■ **SUPPLIED ENTRIES**
● ● ● ● ● ● ●
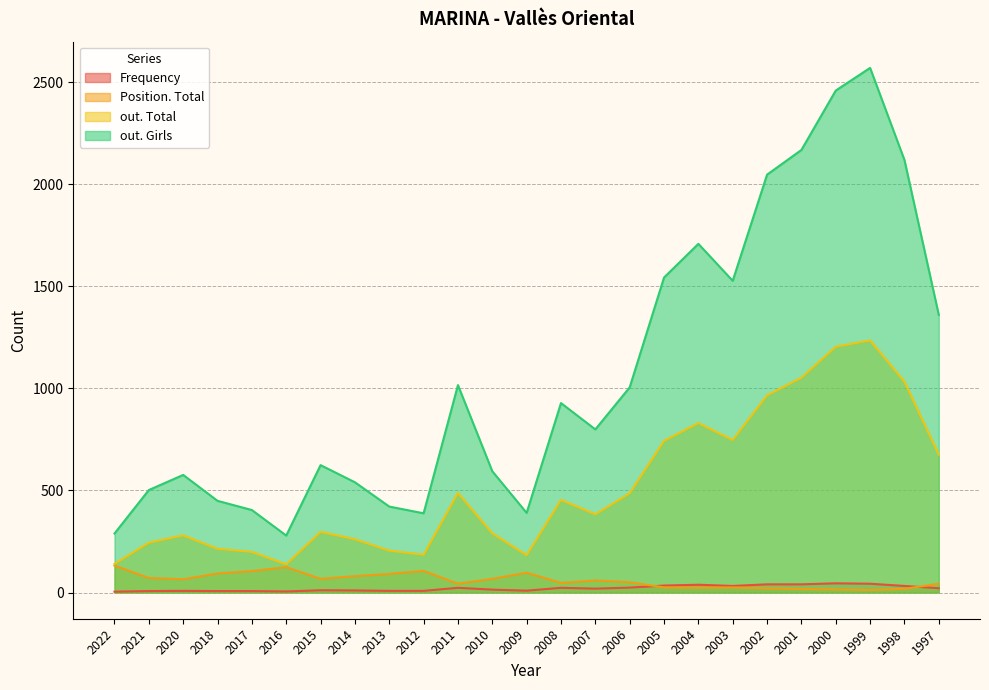

Where is the first local maximum for out. Total?

2020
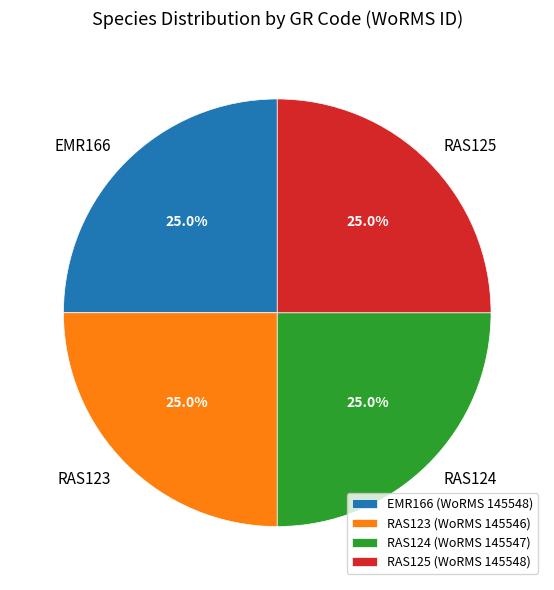

To the nearest percent, what percentage of the pie is EMR166?

25%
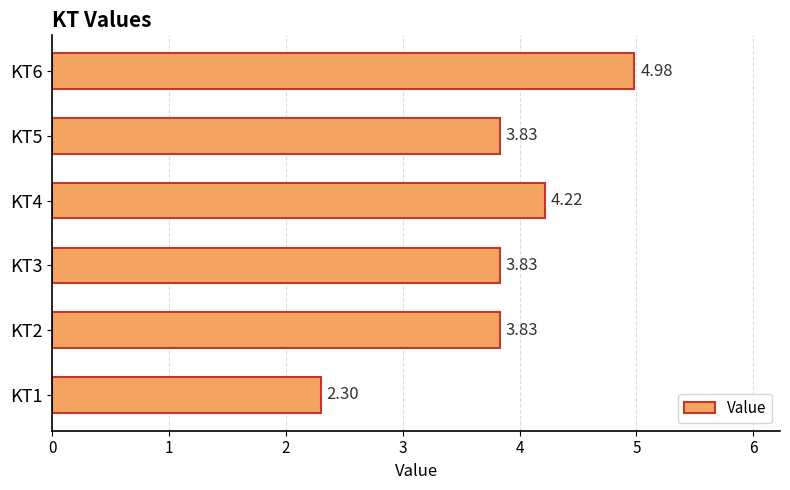

How many data points are above 3?

5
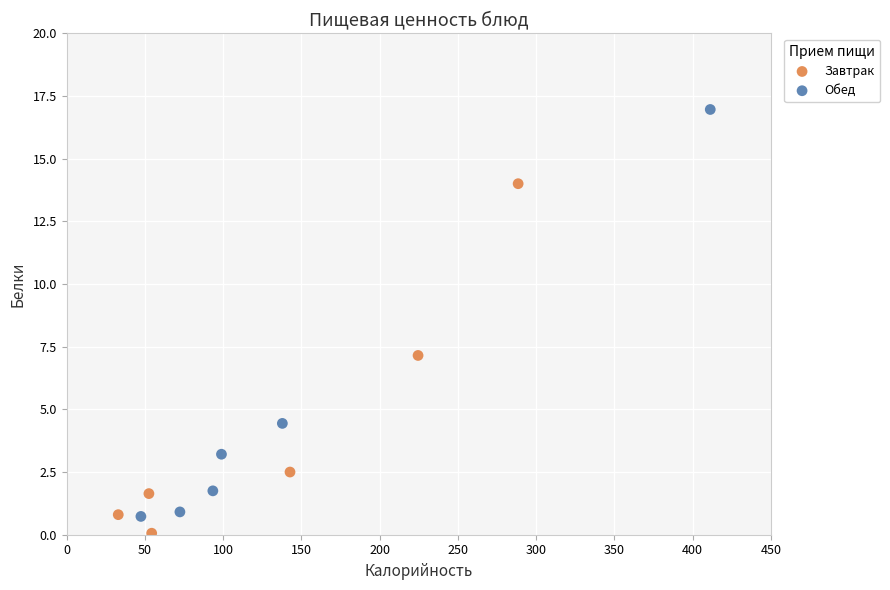

Which series reaches the maximum Y coordinate?

Обед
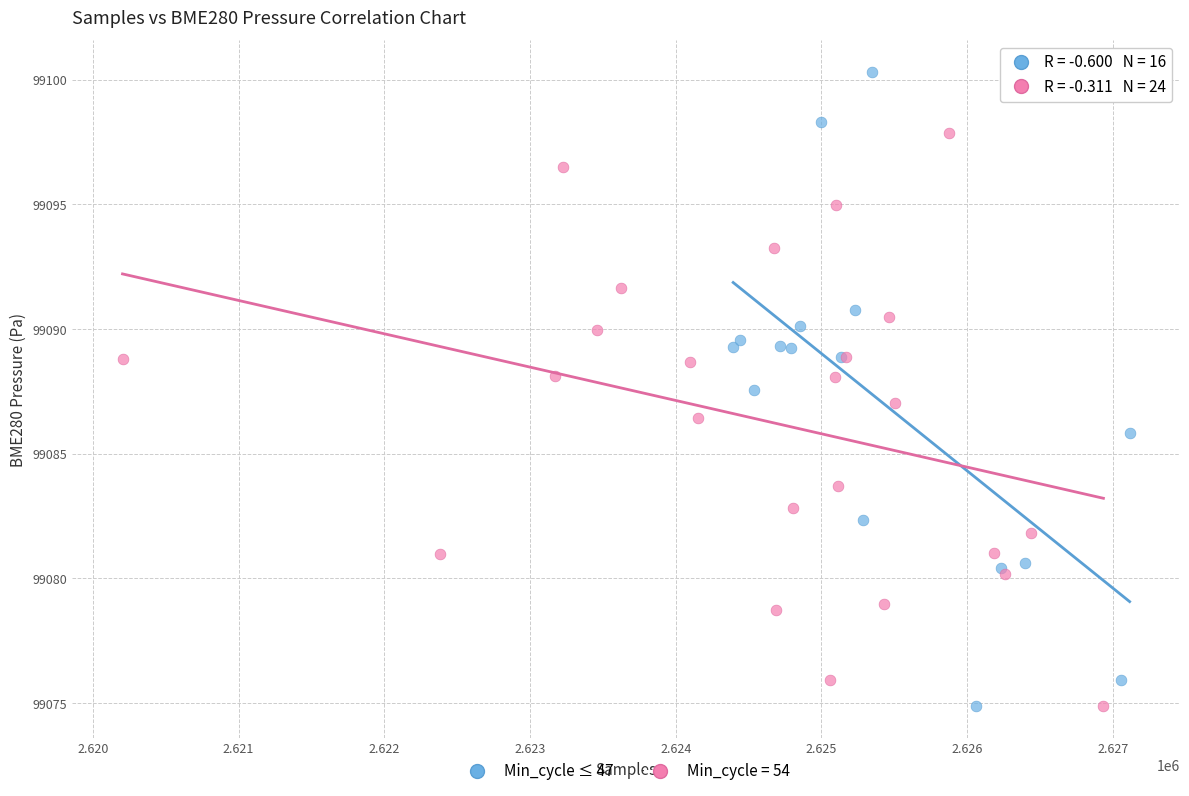

Which series has the largest Y range (max minus min)?

Min_cycle ≤ 47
● ● ● ● ● ● ●
■ **WHAT THE TASK ASKS**
Determine how many lines of the material above contain the word "maximum", and state only that number.

■ **RESPONSE TO THIS TASK**
2